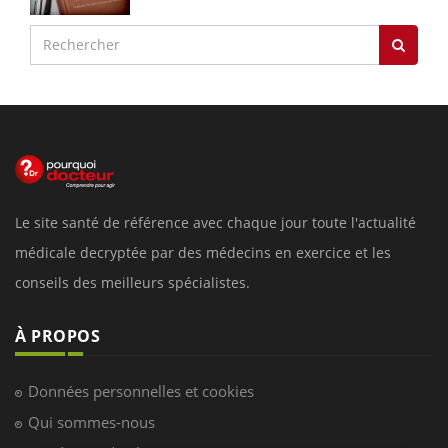
Le site santé de référence avec chaque jour toute l'actualité
médicale decryptée par des médecins en exercice et les
conseils des meilleurs spécialistes.
À PROPOS
Données personnelles et cookies
Qui sommes-nous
++++++++++
__EXERCISE DIRECTIONS__
Exclude the pictures. Write out the remaining data exactly.

__SOLVED PROBLEM__
Le site santé de référence avec chaque jour toute l'actualité
médicale decryptée par des médecins en exercice et les
conseils des meilleurs spécialistes.
À PROPOS
Données personnelles et cookies
Qui sommes-nous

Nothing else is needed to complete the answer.